Thursday, September 7, 2006

A STUDY published last week by the Hoover Institution at Stanford University is likely to have some political fallout.

The study, “The Why Chromosome” by Thomas Dee, indicates that girls learn better from female teachers and boys learn better from male teachers. Dee suggests that the disparity may be responsible in part for the lagging test scores of middle school boys and the decline in the number of boys going to college. He points out that the majority of middle school (and elementary) teachers are women.

Dee’s work, which seems tailor-made to provide ammunition to all sorts of conservative causes in education, immediately drew fire from parts of the education establishment and women’s groups. They fear that the study will be used in arguments to attempt to split schools by gender and reduce the number of women teaching. Right now, 80 percent of all public school teachers are women.

To be fair to Dee, he specifically warns against such cavalier use of his findings. He says he hopes that the study will prompt more research into the effects of gender in education and more thought about how to use that knowledge to improve education.

More research is certainly indicated. Dee’s study was based on information that is now 18 years old. In 1988, the U.S. Department of Education took a statistical snapshot of nearly 25,000 eighth-graders. Dee used that information to draw his conclusions.

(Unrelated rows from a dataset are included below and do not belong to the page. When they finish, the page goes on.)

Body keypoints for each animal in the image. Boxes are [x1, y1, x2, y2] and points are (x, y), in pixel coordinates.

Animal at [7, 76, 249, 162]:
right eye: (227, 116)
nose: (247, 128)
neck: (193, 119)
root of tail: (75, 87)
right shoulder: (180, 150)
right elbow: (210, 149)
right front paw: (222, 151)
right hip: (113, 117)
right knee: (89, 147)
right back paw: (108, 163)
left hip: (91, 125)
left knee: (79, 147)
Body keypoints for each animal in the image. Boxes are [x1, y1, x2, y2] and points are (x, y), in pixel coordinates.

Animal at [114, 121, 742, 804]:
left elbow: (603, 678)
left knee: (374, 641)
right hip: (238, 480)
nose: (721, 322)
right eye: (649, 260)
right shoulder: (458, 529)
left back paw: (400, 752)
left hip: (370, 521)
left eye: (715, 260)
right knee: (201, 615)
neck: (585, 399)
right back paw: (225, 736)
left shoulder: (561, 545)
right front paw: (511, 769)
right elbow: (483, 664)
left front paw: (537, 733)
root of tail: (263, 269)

Much has changed in American education and teacher education in those 18 years and it would be presumptuous to assume that the same study repeated today would produce the same results.

Some thought is also required about the meaning of Dee’s findings.

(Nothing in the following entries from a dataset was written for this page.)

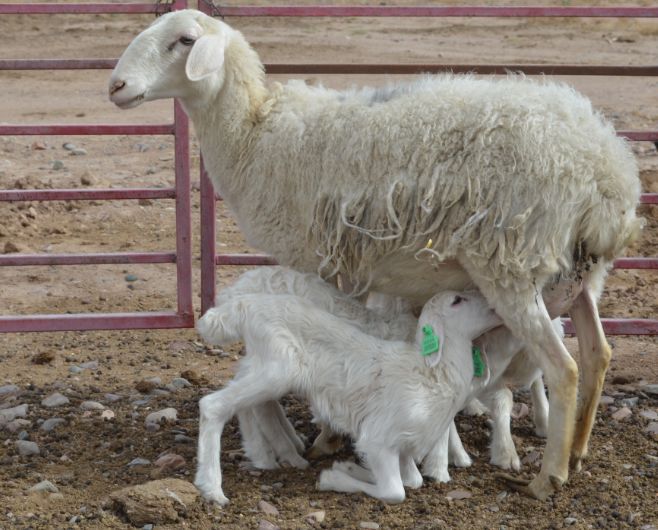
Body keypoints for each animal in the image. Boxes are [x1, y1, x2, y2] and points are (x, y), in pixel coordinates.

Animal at [192, 288, 500, 504]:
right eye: (457, 300)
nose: (494, 306)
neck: (433, 375)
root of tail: (245, 307)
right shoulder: (378, 438)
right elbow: (394, 491)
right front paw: (332, 478)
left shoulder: (403, 445)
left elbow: (413, 480)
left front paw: (349, 467)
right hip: (278, 369)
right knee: (212, 405)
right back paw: (212, 488)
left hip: (262, 365)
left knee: (243, 402)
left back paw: (262, 456)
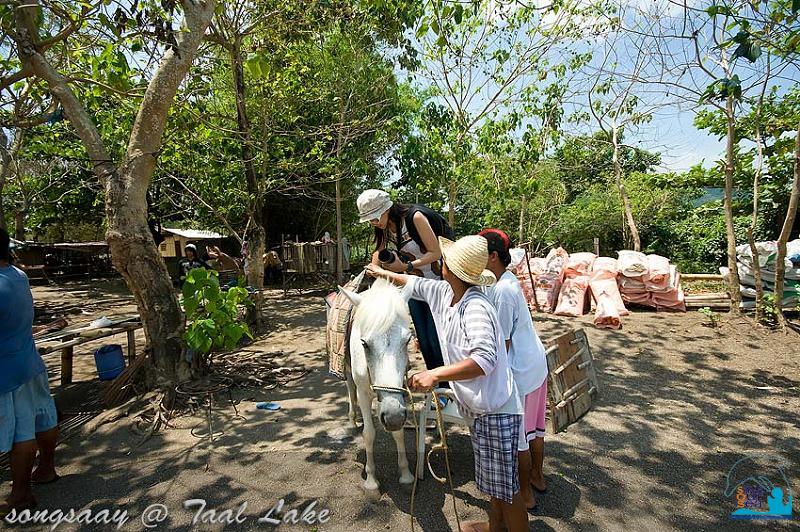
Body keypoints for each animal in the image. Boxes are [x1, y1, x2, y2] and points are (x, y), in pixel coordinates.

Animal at [340, 278, 416, 498]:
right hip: (347, 371)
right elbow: (369, 434)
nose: (392, 417)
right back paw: (352, 420)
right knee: (350, 388)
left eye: (408, 340)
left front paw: (406, 475)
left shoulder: (399, 395)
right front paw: (372, 481)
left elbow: (399, 433)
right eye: (364, 344)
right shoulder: (365, 395)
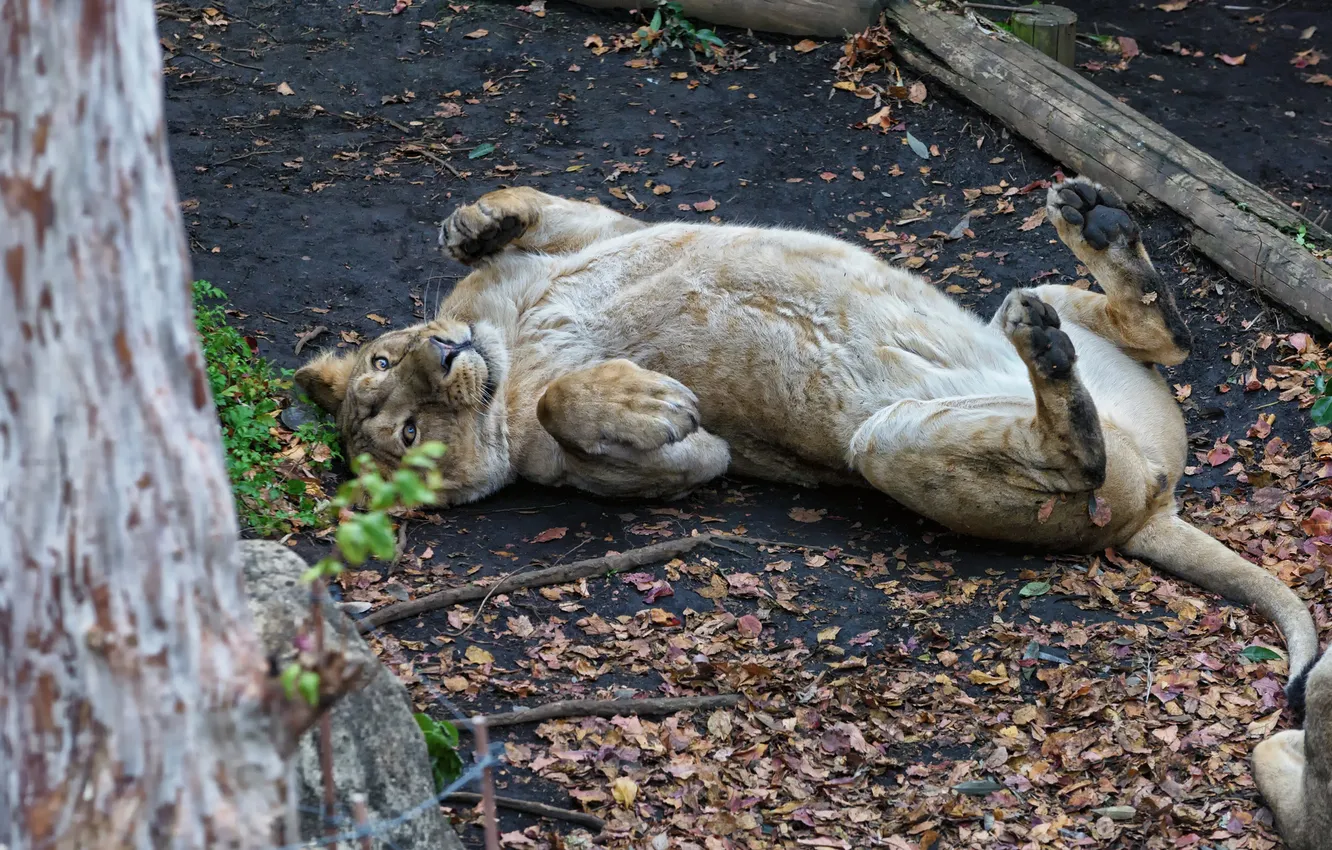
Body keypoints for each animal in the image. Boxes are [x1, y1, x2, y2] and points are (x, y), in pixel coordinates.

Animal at [296, 177, 1318, 690]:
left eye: (388, 362)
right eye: (411, 432)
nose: (442, 350)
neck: (508, 344)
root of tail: (1161, 505)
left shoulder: (594, 231)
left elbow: (534, 205)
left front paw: (470, 222)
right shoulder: (649, 473)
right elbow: (585, 415)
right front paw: (663, 403)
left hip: (1069, 333)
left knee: (1164, 334)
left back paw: (1095, 225)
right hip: (893, 446)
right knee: (1080, 450)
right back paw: (1053, 363)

The one thing his study does not mean is that men are bad teachers for girls or that women are bad teachers for boys. What Dee has attempted to do is evaluate teachers’ relative effectiveness with the boys and the girls in their classes. What he could not do is pin down the ultimate causes of the differences he found.

Those causes must be identified if teachers are to learn how to lessen the effect of gender differences in the classroom.